Throughout the world there are several different designs of nuclear reactor to power turbines to generate electricity for a national grid. The reactors at Chernobyl, of which there were four by April 1986, with two more planned for the future, are known as RBMK-1000 and are only to be found in the ex-Soviyet Union. Building work began in 1971, and first reactor went critical in August 1977. By December 1983 all four were on steam.
On the night of 25-26 April 1986, there were on the power plant site 176 duty operational staff and workers from various departments and maintenance services. In addition to this number, there were also 268 builders and assemblers working on the night shift of the constructions of units Nos.5 and 6.

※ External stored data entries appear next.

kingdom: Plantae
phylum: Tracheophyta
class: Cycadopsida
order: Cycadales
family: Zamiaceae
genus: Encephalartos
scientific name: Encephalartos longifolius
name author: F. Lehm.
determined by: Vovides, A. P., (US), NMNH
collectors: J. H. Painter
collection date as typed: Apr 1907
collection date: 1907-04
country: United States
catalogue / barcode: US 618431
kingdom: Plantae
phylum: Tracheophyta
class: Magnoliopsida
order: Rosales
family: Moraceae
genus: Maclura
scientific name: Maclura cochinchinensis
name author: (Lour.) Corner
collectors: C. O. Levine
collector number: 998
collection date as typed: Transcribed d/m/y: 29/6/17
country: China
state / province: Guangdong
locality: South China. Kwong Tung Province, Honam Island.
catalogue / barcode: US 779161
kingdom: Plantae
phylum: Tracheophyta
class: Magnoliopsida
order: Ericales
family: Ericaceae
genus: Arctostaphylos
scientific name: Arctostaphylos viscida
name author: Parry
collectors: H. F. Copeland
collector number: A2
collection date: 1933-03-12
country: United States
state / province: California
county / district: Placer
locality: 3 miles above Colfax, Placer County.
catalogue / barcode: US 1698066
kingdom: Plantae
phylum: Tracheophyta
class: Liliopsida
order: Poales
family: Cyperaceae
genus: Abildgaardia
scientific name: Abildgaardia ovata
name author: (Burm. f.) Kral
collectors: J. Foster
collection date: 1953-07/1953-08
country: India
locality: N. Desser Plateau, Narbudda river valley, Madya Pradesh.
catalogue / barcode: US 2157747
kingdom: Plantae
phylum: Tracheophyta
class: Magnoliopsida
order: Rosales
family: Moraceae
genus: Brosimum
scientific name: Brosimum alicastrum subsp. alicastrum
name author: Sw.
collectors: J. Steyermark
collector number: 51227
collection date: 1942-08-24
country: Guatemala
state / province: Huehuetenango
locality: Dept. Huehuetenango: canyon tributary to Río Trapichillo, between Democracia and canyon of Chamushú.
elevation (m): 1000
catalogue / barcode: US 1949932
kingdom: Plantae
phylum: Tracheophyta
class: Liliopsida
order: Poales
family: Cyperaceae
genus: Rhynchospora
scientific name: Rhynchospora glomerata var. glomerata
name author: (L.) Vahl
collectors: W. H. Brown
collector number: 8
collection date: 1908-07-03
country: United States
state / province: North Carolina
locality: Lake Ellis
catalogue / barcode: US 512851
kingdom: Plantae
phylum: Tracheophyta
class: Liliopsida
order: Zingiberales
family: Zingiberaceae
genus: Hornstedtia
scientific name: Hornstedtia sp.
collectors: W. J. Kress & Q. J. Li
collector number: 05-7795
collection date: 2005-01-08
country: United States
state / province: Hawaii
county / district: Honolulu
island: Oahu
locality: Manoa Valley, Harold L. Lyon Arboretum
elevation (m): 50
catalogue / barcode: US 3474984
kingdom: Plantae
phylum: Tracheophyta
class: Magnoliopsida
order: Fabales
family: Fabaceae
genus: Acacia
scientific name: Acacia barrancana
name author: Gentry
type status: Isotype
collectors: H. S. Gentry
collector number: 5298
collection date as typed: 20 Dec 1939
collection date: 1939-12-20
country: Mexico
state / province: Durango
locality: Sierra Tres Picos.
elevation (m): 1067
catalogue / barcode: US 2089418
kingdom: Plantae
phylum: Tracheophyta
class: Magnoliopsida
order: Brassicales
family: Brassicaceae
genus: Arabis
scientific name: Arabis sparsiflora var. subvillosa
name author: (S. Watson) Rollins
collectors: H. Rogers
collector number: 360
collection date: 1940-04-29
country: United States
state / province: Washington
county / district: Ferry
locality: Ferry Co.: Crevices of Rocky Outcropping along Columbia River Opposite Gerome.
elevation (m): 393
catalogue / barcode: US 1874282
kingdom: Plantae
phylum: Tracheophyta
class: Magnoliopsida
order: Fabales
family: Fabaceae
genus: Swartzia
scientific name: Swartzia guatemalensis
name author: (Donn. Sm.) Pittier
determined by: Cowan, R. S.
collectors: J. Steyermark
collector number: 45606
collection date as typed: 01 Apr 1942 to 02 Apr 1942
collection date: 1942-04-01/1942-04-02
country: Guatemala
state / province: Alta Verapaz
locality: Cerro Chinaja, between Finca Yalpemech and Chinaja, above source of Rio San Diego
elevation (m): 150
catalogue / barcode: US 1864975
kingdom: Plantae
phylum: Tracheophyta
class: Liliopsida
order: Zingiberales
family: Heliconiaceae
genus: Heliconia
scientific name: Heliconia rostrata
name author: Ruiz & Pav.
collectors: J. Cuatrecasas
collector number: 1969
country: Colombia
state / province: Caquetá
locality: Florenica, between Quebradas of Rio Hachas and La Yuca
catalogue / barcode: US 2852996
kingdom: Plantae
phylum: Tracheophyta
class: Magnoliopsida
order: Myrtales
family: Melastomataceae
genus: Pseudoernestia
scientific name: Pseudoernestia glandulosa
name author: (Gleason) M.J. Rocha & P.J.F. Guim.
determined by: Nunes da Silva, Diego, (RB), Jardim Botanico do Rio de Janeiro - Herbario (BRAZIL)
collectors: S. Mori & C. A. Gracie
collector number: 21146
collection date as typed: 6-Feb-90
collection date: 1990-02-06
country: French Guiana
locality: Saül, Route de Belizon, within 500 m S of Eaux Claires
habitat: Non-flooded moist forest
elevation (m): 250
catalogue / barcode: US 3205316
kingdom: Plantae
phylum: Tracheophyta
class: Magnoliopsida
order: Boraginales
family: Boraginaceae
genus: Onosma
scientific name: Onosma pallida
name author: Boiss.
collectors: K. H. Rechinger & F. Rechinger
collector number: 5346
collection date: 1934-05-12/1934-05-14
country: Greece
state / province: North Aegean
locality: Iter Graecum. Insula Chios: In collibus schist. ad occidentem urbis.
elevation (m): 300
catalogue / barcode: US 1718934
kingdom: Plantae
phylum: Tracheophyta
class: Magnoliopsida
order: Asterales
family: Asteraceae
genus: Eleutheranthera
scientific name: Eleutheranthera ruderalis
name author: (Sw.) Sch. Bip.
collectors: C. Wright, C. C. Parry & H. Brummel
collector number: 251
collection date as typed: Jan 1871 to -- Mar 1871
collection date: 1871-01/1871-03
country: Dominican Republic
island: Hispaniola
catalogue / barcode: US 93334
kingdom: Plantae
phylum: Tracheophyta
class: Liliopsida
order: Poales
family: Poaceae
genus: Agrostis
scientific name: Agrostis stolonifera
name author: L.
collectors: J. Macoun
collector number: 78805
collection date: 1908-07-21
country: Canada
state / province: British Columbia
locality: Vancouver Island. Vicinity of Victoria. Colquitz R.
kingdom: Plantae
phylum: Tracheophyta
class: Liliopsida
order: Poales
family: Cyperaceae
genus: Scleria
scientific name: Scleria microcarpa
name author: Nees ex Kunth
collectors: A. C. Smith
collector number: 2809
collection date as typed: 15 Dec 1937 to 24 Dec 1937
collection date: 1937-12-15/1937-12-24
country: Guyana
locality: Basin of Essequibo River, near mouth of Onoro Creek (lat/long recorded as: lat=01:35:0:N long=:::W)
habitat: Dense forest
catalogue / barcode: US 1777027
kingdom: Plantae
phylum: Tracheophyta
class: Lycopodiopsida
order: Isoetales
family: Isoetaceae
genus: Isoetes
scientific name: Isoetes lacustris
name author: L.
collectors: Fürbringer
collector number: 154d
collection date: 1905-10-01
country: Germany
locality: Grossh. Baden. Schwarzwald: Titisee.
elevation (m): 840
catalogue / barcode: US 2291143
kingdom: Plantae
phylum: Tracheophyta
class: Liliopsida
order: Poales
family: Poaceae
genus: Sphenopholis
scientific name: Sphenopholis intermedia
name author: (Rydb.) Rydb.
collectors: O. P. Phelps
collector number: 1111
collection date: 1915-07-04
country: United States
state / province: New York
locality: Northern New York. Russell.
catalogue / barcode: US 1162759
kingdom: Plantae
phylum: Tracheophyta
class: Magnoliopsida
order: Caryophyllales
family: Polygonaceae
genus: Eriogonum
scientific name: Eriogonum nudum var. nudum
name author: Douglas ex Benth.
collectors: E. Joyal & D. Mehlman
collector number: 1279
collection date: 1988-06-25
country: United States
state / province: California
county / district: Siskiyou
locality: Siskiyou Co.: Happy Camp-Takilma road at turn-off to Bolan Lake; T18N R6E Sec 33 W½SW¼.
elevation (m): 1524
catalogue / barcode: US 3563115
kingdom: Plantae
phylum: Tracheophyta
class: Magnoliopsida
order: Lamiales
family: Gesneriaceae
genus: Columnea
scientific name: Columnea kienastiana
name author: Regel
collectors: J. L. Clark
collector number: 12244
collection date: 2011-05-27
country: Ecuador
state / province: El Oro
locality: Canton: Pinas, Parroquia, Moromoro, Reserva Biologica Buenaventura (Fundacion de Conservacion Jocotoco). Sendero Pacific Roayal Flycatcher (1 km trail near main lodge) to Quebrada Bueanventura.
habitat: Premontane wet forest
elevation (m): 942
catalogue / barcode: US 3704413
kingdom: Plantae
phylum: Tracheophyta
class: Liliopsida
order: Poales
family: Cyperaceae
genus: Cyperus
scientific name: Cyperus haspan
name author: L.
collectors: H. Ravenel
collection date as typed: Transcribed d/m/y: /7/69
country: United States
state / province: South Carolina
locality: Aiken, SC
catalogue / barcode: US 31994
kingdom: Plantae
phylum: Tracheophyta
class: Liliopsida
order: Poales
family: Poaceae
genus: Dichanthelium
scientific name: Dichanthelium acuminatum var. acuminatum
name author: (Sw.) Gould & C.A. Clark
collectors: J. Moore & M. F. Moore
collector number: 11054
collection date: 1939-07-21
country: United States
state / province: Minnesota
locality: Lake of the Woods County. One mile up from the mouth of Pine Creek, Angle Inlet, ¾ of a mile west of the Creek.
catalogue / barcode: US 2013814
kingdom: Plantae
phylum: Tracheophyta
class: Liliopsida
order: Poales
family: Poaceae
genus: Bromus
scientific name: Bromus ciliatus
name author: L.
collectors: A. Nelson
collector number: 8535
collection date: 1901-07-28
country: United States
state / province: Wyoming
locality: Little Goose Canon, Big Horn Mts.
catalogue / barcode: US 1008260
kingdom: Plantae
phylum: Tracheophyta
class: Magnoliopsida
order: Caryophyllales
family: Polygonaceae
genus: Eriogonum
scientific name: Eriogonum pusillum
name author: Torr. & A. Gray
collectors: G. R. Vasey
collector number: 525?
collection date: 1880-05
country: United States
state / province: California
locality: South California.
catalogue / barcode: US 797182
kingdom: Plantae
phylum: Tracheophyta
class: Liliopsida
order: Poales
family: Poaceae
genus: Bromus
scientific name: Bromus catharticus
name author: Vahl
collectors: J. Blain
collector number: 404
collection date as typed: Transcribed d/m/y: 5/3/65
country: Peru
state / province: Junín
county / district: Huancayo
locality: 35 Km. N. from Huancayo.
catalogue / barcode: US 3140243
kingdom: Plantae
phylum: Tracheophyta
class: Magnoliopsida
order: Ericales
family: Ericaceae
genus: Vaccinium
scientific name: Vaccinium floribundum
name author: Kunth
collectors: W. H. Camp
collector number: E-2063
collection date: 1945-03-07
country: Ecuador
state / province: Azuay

The fatal accident sequence was initiated by a decision of the plant's management and specialists to make an overnight experiment to test the ability of the turbine generator to power certain of the cooling pumps while the generator was freewheeling to a standstill after its steam supply had been cut off. The purpose of the experiment was to see if the power requirement of unit No.4 could be sustained for a short time during a power failure.
The nuclear power plant staff conducting the experiment knowingly departed from the experimental programme which was already of poor quality. This created the conditions for the emergency situation which no one believed could ever happen.
2. DESCRIPTION OF THE CHERNOBYL ACCIDENT
At 01.23 hours on 26 April 1986, Unit No.4 of the Chernobyl Nuclear Power Station was operating at low power prior to a scheduled shutdown when a sudden, very rapid and uncontrolled power increase occurred . This resulted in the destrution of the reactor core and severe damage to the reactor building. The accident occurred as a result of a test which was being carried out by the operators. The manner in which the test was conducted, including the diabling of all the safety systems provided to protect the plant, was the immediate cause of the accident. However, aspects of the reactor design resulted in the opposite response of the reactor which caused its destruction.
2.2 The Planned Test
Prior to the scheduled shutdown of the No.4 Unit, a test on the turbo-generator was planned. The test was intended to confirm the operation of a modification made to the generator control circuits. This would enable it to continue to provide power during its rundown period if the connection to the main electrical distribution grid was lost. If succesful, this would enable power for emergency pumps to be provided until the emergency diesel generators on the site started. The results would have been applicable to all of the RBMK reactors. The test was seen as concerning the generator and its electrical systems and so little consideration was given to the safity of the reactor. The test plan did not go into detail on necessary safety measures and had not been checked and approved by the safety authorities. However, similar tests had been carried out safely in the past and, had the test plan been followed, the accident would probably not have occurred .
2.3 Events Prior To The Accident
Power reduction for the scheduled shutdown began on 25 April 1986. By 23.05, 50% power was reached and one of the two turbo-generators was switched off. Electrical supplies for the reactor systems were switched off to the other. Shortly after, the unit's emergency core cooling system was switched off. This was in accordance with the (unapproved) plan, but in violation of unit's safity principles. However, this is not thought to have significantly affected subsequent events. At this point the test was delayed because of an unexpected request to continue supplying power to the grid at the 50% level.